His appointment came as a bit of a surprise since he’s not been described as an international development expert. But Müller has been part of Merkel’s ruling coalition for years, and he served at the agriculture ministry during the 2008 global food crisis, which was characterized by sharply rising commodity prices.
Under Müller, the BMZ is expected to continue efforts to strengthen its ties with the private sector. But the doctor of economics may sharpen the agency’s focus on trade, an issue he has been engaged in for years.
In October, Müller praised Germany’s continued contribution to the Standards and Trade Development Facility, a cross-institutional initiative coordinated by the World Trade Organization that helps developing countries comply with sanitary and other standards set by foreign trading partners and leverage aid-for-trade schemes.
“This initiative helps to improve consumer protection in the participating countries in the fields of food safety and animal and plant health,” Müller said at the time. “Furthermore, it makes taking part in world trade easier for many countries.”

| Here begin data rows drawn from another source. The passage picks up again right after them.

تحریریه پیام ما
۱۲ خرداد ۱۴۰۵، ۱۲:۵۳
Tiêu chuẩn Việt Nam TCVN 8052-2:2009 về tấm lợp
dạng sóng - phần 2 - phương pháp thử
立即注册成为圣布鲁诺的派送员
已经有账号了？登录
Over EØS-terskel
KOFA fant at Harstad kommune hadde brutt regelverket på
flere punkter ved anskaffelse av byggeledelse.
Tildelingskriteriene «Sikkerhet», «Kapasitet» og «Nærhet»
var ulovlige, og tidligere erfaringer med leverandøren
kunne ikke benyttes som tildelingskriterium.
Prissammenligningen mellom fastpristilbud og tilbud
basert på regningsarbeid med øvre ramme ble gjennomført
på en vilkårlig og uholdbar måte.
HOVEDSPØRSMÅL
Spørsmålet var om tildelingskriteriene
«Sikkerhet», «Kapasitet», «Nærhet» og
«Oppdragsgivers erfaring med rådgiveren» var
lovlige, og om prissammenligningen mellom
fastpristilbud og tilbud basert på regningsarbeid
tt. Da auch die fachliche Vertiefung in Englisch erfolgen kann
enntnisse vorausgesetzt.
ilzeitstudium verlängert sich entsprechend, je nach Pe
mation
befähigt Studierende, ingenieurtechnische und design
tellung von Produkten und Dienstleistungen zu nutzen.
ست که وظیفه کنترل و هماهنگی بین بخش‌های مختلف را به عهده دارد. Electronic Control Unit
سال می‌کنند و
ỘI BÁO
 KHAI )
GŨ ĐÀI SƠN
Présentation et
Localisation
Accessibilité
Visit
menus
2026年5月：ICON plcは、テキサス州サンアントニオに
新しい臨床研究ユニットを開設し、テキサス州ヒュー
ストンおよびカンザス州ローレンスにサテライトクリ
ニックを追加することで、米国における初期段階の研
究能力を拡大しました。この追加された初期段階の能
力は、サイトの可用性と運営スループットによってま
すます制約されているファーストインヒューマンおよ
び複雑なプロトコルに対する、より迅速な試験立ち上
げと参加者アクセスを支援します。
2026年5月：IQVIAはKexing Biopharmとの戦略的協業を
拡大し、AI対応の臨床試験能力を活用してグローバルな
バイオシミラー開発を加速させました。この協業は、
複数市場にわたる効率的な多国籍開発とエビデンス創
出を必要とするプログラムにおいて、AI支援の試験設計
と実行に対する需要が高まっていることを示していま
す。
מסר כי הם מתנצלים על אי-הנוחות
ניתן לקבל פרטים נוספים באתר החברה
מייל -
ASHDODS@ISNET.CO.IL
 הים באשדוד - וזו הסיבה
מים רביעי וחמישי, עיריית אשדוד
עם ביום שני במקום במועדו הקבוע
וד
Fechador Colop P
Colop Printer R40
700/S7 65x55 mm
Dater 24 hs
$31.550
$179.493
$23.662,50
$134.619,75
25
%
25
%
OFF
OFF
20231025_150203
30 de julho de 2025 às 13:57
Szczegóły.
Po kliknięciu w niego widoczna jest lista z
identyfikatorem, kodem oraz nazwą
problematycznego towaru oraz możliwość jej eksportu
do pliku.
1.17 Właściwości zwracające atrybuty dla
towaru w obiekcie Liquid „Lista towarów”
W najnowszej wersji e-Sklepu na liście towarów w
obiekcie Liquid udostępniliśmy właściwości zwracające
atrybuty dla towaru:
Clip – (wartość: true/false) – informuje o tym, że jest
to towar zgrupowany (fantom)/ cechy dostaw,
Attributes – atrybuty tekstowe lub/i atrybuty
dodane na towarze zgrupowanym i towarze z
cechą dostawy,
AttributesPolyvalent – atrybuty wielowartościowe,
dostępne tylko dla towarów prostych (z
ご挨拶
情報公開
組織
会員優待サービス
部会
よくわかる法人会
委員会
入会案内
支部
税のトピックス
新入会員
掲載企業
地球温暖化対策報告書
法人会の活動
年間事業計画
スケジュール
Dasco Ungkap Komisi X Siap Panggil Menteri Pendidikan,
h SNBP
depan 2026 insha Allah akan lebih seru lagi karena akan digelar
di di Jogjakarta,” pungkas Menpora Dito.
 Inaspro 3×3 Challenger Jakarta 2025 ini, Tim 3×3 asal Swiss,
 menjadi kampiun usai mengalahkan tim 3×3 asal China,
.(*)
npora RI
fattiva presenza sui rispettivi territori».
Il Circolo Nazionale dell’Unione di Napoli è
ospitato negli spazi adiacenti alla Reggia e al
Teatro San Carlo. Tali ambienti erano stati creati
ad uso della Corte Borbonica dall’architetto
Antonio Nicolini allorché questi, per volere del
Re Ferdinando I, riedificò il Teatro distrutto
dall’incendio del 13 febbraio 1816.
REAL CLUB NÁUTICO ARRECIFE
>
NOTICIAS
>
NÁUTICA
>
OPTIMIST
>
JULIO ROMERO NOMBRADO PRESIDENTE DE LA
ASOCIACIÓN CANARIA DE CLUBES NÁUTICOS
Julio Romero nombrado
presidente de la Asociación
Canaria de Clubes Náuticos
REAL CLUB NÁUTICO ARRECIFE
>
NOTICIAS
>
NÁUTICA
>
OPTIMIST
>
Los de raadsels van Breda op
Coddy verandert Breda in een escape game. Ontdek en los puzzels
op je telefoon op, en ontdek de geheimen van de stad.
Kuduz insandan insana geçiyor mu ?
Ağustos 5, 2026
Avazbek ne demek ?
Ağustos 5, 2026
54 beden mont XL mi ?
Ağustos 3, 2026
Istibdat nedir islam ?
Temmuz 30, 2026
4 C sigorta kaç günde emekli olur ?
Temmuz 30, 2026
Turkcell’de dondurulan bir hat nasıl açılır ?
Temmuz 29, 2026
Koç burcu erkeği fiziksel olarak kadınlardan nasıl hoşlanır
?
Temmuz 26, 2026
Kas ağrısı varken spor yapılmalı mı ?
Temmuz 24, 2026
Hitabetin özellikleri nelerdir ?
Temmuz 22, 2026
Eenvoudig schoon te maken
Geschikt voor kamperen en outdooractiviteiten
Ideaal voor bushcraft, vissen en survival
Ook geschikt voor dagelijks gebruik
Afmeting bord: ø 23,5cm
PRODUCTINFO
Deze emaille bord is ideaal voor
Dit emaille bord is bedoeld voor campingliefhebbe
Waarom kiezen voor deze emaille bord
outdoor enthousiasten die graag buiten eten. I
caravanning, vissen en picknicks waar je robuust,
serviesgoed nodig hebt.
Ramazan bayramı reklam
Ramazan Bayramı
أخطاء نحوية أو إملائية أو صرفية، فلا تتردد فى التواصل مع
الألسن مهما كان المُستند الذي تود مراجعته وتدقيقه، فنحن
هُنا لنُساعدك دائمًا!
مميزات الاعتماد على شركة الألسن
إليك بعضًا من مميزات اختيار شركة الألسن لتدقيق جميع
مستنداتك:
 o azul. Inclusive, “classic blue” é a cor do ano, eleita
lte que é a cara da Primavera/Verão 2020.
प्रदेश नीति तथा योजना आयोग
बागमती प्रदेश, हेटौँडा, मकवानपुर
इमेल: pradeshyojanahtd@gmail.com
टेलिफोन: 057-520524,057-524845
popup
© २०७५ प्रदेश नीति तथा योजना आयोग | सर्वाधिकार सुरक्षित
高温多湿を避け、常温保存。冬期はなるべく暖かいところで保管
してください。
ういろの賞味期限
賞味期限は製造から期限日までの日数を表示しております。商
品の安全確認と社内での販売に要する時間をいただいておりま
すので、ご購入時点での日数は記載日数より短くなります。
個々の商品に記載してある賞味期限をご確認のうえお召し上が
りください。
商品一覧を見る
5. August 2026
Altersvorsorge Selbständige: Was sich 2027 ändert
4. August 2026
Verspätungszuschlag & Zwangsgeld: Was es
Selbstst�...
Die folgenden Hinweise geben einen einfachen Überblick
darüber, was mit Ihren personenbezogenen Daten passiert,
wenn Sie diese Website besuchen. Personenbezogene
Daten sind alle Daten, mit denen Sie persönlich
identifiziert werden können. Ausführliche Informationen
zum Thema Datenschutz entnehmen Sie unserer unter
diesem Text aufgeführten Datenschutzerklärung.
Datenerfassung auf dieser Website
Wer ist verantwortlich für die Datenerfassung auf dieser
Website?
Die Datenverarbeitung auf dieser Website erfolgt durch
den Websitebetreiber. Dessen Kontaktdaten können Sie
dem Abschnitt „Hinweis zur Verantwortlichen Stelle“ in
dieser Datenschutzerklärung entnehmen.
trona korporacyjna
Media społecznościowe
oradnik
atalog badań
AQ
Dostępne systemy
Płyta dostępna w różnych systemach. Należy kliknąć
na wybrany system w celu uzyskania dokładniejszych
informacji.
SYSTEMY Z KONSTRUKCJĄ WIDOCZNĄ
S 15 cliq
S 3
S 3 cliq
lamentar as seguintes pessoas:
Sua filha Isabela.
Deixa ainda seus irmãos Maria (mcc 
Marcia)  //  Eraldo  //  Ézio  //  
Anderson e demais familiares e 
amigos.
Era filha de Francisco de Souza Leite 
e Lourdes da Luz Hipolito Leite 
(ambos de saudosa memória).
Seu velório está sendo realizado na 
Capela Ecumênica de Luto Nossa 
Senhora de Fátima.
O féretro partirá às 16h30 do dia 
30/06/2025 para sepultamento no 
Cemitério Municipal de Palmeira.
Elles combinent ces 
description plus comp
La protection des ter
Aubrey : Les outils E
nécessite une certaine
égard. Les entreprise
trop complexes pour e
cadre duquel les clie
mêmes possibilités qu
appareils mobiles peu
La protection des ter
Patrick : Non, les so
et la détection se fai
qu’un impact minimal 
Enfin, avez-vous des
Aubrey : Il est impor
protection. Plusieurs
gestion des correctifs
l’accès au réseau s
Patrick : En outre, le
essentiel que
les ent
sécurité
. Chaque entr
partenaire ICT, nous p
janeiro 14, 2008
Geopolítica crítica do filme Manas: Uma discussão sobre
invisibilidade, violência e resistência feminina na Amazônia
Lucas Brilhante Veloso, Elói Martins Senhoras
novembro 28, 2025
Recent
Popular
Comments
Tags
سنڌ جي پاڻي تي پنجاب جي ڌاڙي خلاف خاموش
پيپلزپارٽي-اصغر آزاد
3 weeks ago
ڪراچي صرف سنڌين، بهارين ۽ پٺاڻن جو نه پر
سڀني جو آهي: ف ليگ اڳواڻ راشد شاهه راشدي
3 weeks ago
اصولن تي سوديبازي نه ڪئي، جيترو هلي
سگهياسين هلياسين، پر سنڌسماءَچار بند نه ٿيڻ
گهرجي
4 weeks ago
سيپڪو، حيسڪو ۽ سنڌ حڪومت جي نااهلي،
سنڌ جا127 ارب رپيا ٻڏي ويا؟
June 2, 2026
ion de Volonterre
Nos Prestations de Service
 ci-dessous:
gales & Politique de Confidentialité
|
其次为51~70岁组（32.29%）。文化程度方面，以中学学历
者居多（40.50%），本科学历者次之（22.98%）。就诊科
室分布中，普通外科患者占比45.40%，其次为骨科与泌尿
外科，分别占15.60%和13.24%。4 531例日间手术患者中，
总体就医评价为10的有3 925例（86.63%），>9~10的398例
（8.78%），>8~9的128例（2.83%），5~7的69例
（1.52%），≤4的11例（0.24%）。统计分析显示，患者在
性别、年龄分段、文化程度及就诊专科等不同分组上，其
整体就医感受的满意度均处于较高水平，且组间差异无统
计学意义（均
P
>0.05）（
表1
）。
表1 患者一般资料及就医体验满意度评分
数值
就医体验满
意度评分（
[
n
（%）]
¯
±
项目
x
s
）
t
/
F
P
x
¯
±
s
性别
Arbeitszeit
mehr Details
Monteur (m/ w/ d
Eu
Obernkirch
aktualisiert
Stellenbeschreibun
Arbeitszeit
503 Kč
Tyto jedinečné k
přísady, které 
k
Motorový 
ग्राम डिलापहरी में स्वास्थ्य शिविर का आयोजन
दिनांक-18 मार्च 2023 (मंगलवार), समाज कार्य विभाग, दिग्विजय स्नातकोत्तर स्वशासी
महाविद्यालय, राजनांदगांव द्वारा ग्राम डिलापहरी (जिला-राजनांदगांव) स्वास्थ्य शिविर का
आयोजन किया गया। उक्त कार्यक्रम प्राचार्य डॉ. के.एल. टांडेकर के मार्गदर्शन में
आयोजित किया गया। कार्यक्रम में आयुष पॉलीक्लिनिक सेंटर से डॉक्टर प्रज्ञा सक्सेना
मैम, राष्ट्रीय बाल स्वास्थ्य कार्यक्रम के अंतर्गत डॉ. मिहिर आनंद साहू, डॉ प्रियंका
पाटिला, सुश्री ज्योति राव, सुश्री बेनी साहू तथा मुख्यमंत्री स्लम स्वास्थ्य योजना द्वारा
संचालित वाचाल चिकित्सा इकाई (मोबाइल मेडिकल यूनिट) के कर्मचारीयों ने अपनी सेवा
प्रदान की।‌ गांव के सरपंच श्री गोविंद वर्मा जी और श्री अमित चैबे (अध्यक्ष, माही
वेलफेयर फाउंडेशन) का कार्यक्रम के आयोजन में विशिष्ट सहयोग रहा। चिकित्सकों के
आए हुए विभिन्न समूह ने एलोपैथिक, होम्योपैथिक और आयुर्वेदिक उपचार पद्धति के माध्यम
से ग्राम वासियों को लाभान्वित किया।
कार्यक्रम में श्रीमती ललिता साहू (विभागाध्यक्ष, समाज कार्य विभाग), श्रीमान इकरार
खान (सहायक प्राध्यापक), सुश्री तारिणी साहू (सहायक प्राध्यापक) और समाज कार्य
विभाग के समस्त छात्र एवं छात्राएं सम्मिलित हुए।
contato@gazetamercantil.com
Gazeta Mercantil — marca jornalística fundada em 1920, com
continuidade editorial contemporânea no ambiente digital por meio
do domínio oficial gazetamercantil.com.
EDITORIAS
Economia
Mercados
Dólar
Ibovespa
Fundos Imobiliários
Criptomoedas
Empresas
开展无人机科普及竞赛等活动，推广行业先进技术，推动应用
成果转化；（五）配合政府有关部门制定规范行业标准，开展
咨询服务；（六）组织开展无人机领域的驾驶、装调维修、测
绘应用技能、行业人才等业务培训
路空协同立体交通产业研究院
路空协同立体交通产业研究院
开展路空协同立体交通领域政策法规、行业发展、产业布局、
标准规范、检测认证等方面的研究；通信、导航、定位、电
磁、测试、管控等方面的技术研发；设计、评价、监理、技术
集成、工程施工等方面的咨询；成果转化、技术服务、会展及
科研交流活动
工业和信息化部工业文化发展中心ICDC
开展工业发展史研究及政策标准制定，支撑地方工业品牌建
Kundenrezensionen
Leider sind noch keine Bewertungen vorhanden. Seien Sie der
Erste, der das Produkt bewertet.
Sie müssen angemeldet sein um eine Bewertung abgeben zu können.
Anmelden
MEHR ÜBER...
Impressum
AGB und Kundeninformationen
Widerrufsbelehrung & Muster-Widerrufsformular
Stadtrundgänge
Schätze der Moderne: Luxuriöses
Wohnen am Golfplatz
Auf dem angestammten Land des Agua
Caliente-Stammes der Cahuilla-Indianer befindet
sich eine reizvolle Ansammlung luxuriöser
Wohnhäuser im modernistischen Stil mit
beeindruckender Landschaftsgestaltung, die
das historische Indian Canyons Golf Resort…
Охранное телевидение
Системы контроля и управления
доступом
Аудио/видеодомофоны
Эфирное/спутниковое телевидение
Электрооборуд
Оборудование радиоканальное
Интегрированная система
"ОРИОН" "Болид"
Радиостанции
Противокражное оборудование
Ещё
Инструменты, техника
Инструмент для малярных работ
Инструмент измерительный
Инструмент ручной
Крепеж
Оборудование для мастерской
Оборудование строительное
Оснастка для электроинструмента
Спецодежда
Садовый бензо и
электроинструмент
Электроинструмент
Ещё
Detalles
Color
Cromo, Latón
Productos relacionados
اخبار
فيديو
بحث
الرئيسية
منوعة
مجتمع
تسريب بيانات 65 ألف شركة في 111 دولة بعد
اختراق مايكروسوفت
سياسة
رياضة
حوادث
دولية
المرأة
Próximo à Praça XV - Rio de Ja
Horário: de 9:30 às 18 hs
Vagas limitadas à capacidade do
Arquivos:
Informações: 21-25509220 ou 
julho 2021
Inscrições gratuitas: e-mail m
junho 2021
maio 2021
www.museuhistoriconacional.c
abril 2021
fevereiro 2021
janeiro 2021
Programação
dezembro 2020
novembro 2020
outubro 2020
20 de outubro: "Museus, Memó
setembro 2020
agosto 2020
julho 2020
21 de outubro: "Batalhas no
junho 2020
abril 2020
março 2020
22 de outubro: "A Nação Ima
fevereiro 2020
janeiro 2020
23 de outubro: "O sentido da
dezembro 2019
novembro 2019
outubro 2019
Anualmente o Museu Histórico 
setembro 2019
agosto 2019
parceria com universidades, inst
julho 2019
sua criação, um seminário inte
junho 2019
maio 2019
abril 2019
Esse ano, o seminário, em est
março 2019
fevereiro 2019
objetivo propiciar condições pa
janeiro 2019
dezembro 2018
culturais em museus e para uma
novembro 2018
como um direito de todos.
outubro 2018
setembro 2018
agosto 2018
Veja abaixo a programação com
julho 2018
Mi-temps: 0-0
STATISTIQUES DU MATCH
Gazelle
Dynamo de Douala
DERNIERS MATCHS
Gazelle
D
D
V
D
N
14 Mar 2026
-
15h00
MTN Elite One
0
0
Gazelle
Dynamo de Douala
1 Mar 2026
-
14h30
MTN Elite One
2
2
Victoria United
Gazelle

With his background in food, economics and trade, Müller could become a strong voice for a new type of global agreement to succeed the Millennium Development Goals, which expire in 2015 — although it remains to be seen how much influence the chancellery would allow him to wield.
Müller’s first priorities may be closer to home: he stands to inherit a ministry that has gained notoriety due to some of his predecessor’s personnel politics and public outbursts. He may find a need to reshape the agency’s image and improve staff morale.